Activity:
Each entry that follows is to be retyped exactly. Pictures do not belong in the copy.

**********

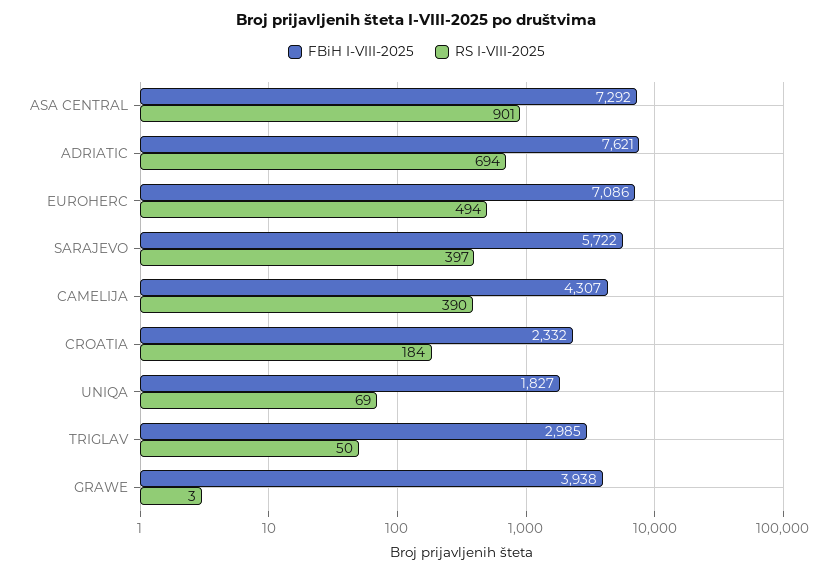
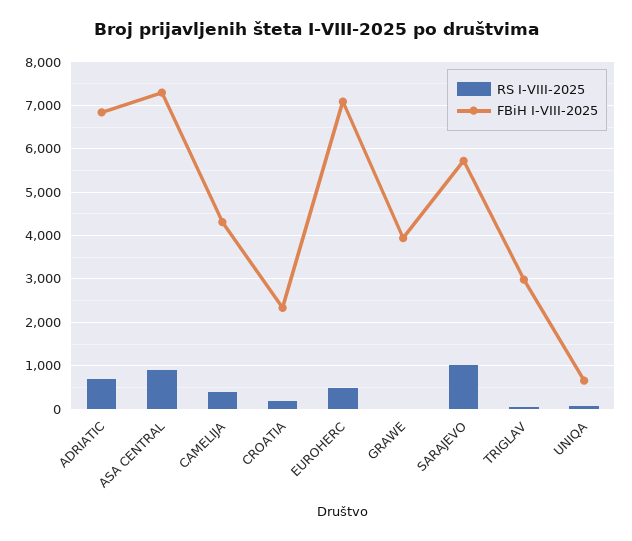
FBiH I-VIII-2025, ADRIATIC: 7621 -> 6800
RS I-VIII-2025, SARAJEVO: 397 -> 1000
FBiH I-VIII-2025, UNIQA: 1827 -> 600

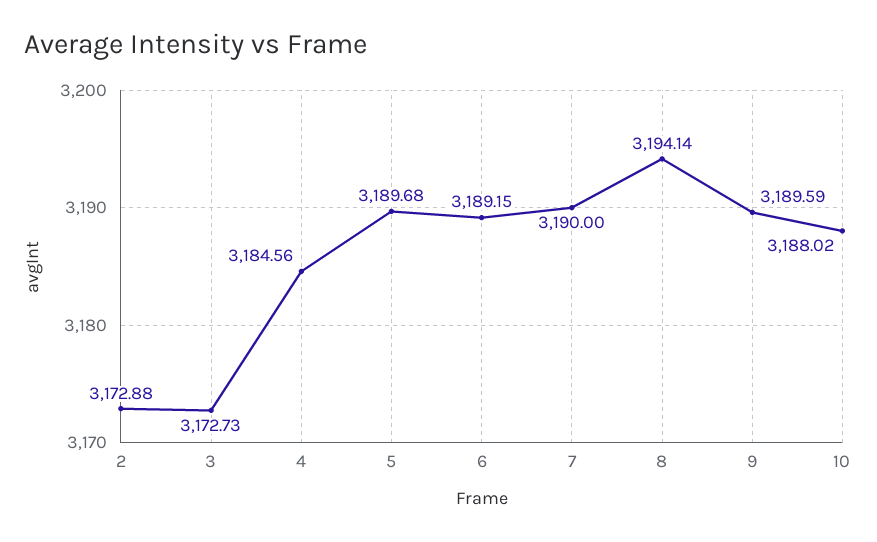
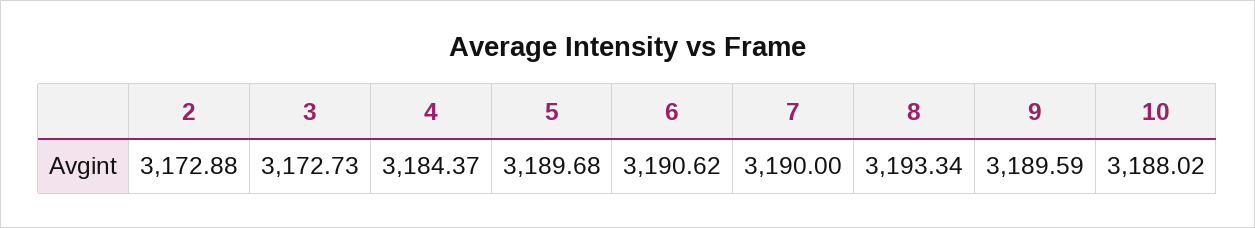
4: 3184.56 -> 3184.37
6: 3189.15 -> 3190.62
8: 3194.14 -> 3193.34

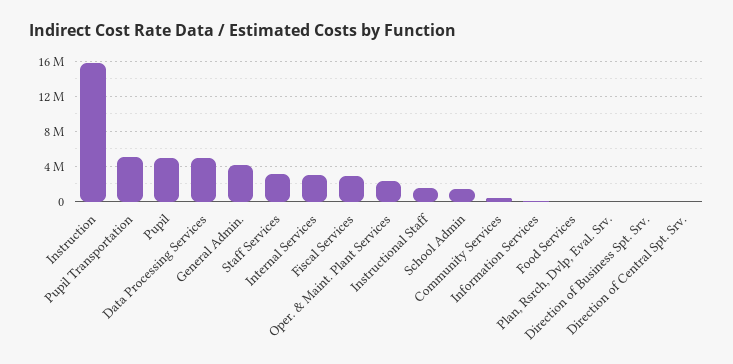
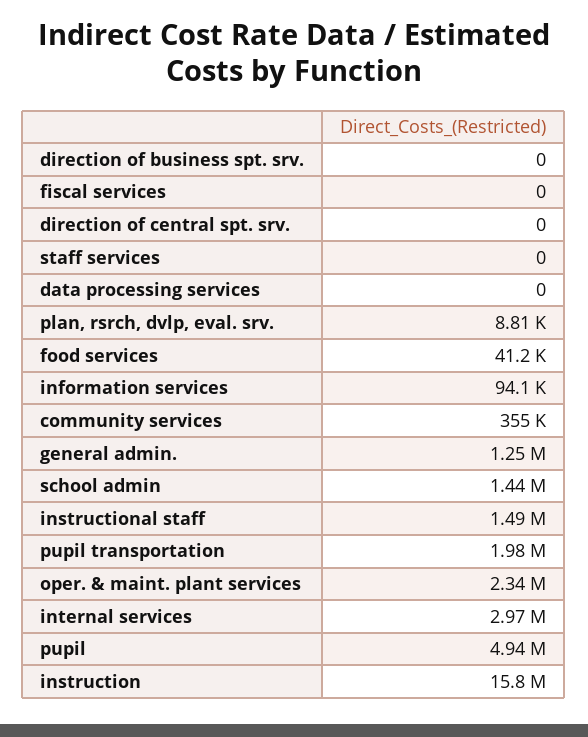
Pupil Transportation: 5000000 -> 1980000
Data Processing Services: 5000000 -> 0
General Admin.: 4000000 -> 1250000
Staff Services: 3000000 -> 0
Fiscal Services: 3000000 -> 0

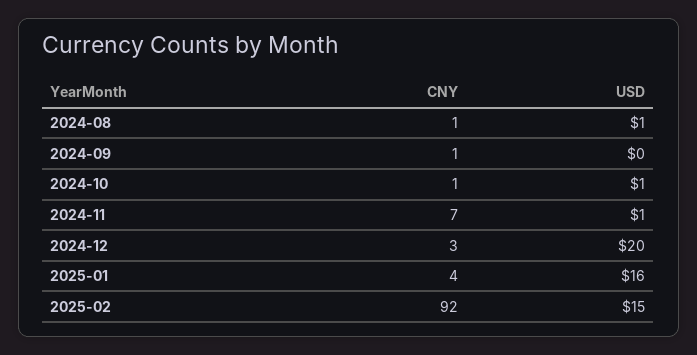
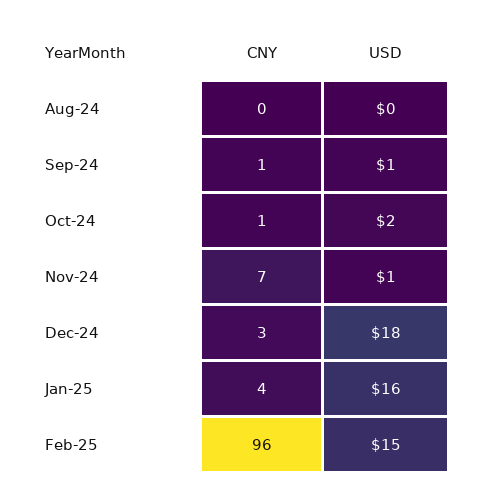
CNY, 2024-08: 1 -> 0
USD, 2024-08: 1 -> 0
USD, 2024-09: 0 -> 1
USD, 2024-10: 1 -> 2
USD, 2024-12: 20 -> 18
CNY, 2025-02: 92 -> 96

**********

Your solution:
FBiH I-VIII-2025, ADRIATIC: 7621 -> 6800
RS I-VIII-2025, SARAJEVO: 397 -> 1000
FBiH I-VIII-2025, UNIQA: 1827 -> 600

4: 3184.56 -> 3184.37
6: 3189.15 -> 3190.62
8: 3194.14 -> 3193.34

Pupil Transportation: 5000000 -> 1980000
Data Processing Services: 5000000 -> 0
General Admin.: 4000000 -> 1250000
Staff Services: 3000000 -> 0
Fiscal Services: 3000000 -> 0

CNY, 2024-08: 1 -> 0
USD, 2024-08: 1 -> 0
USD, 2024-09: 0 -> 1
USD, 2024-10: 1 -> 2
USD, 2024-12: 20 -> 18
CNY, 2025-02: 92 -> 96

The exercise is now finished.